◆ **THE TASK**: Please show every line in the entries below that includes the word "column".

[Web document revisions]
╔══

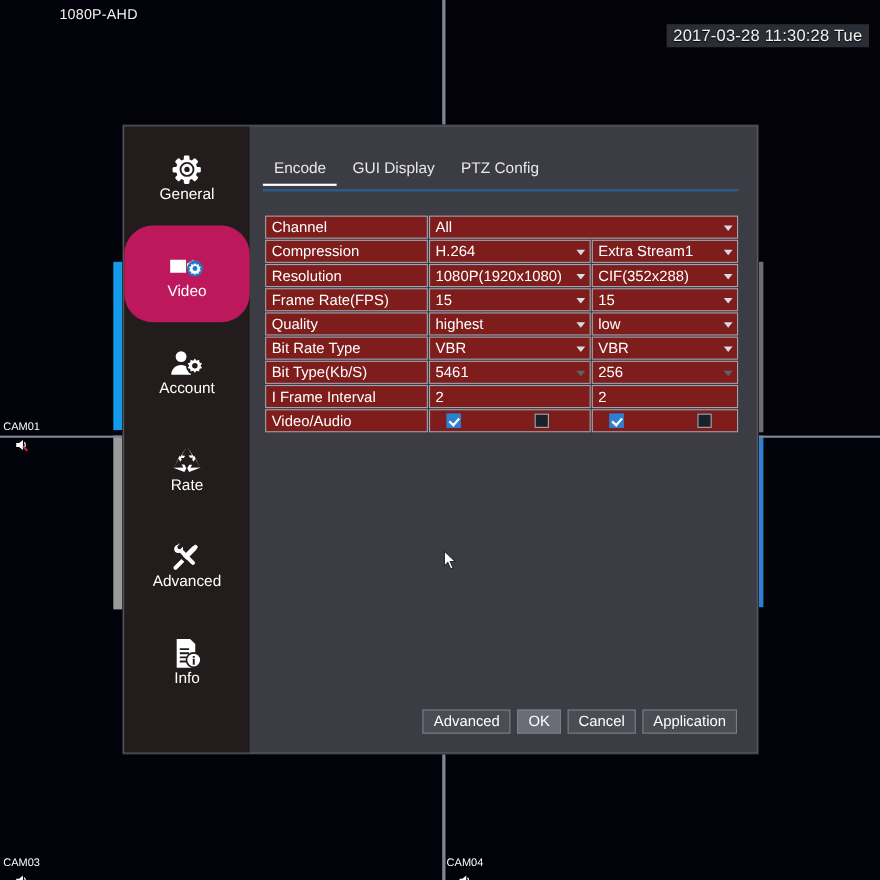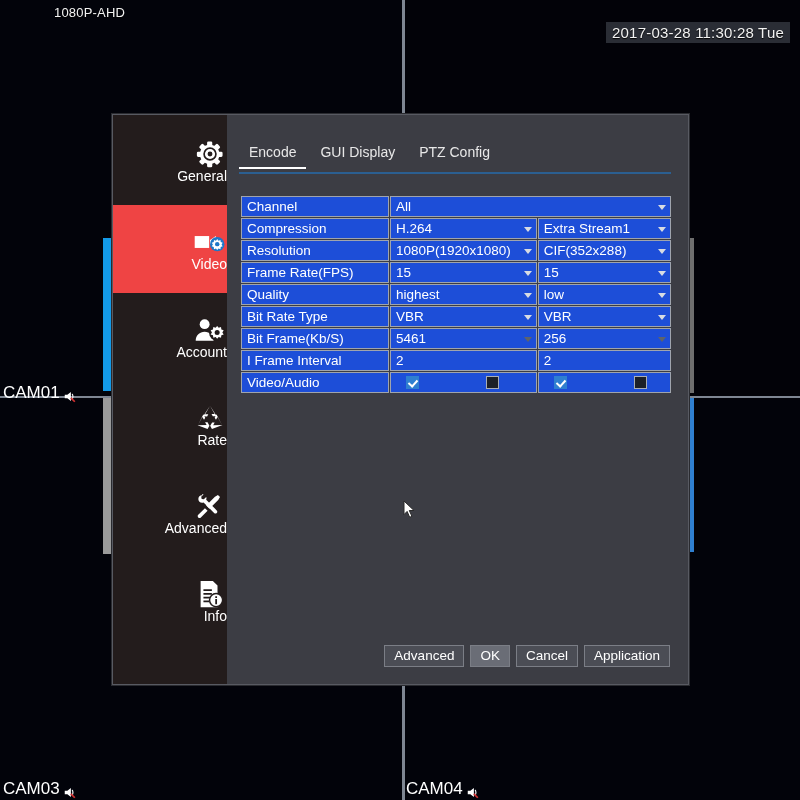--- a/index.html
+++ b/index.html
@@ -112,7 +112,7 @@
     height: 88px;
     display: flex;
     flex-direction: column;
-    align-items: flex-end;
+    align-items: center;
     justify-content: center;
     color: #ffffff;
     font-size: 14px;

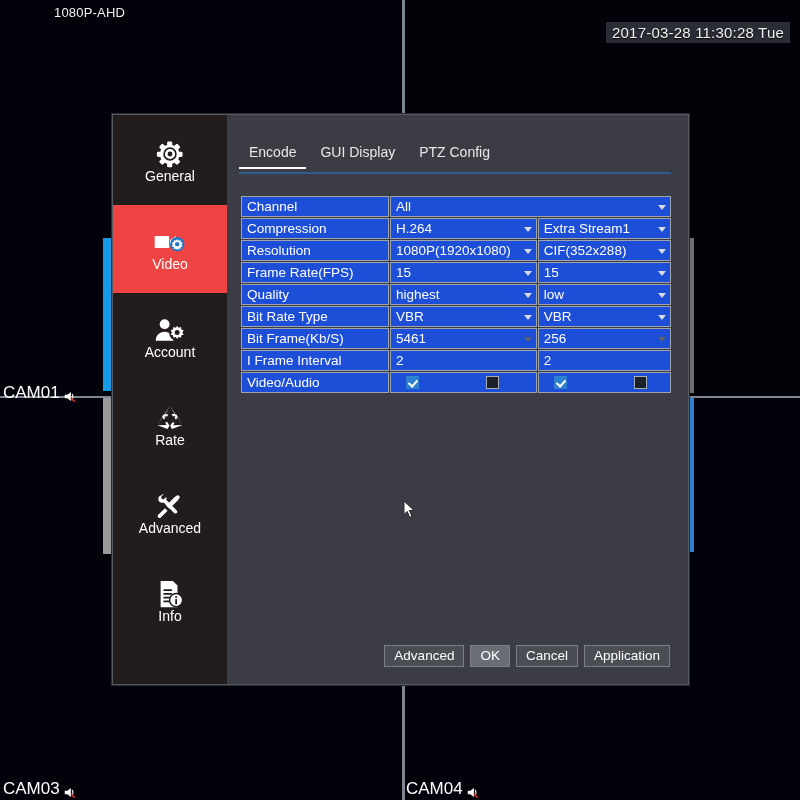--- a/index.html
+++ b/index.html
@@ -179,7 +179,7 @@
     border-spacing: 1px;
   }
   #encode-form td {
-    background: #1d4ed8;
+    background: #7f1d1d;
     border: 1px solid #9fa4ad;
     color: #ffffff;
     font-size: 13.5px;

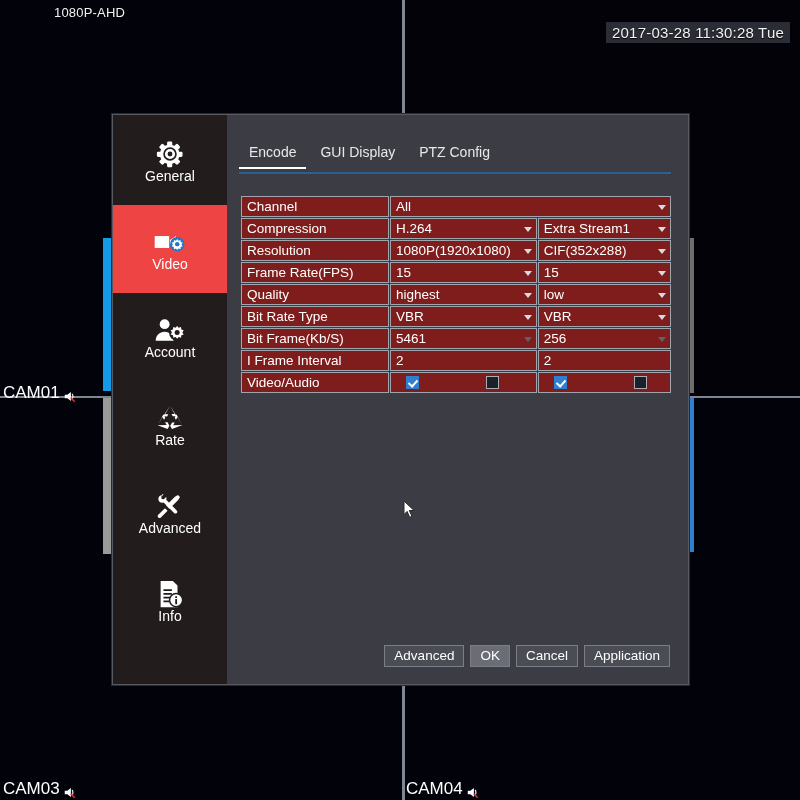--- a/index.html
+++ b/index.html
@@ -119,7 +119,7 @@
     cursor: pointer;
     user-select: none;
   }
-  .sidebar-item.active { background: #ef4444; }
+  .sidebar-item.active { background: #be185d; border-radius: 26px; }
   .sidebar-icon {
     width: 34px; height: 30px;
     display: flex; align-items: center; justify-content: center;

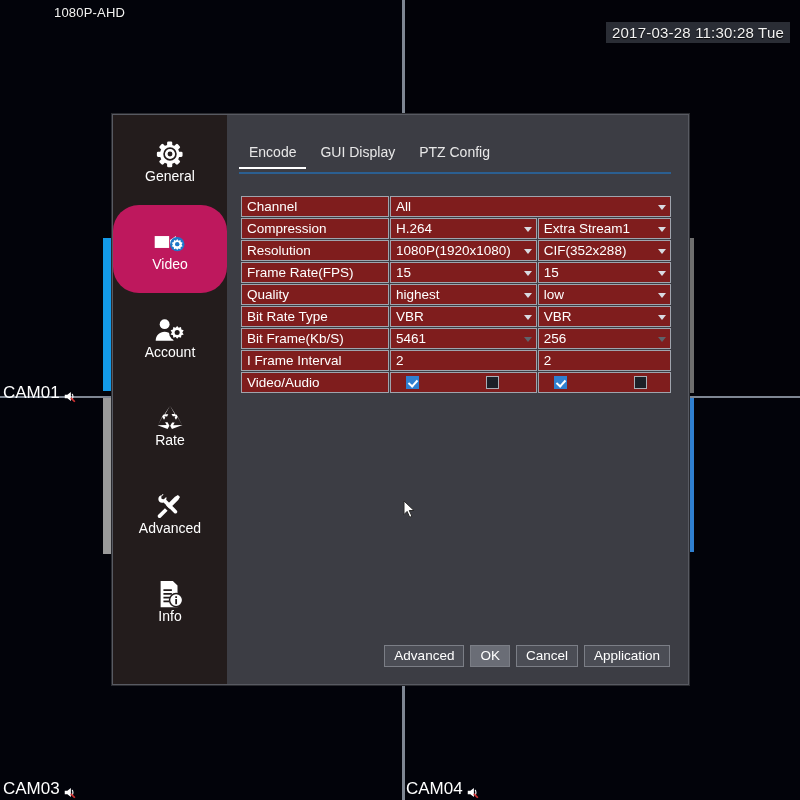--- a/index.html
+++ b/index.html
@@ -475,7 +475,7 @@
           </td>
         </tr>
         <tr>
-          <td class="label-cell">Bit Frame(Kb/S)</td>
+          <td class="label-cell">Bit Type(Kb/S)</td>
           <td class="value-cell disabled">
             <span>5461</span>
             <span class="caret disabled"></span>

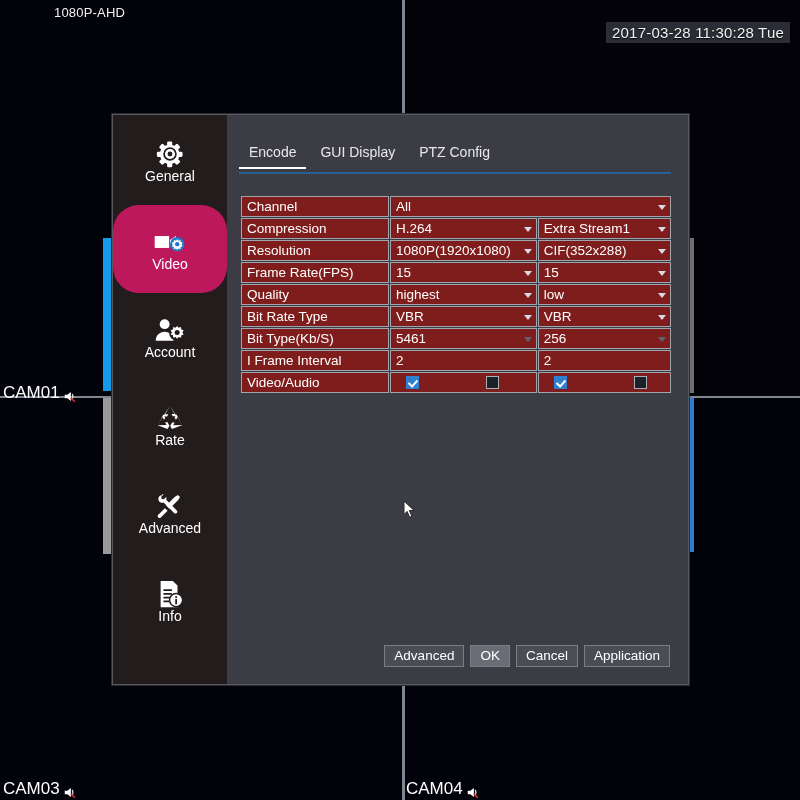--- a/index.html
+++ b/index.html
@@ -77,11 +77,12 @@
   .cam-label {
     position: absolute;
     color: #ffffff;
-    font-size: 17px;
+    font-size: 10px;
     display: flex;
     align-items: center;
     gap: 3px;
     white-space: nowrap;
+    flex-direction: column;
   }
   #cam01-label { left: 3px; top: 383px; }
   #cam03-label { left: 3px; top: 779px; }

╚══

◆ **RESULT**:
     flex-direction: column;
+    flex-direction: column;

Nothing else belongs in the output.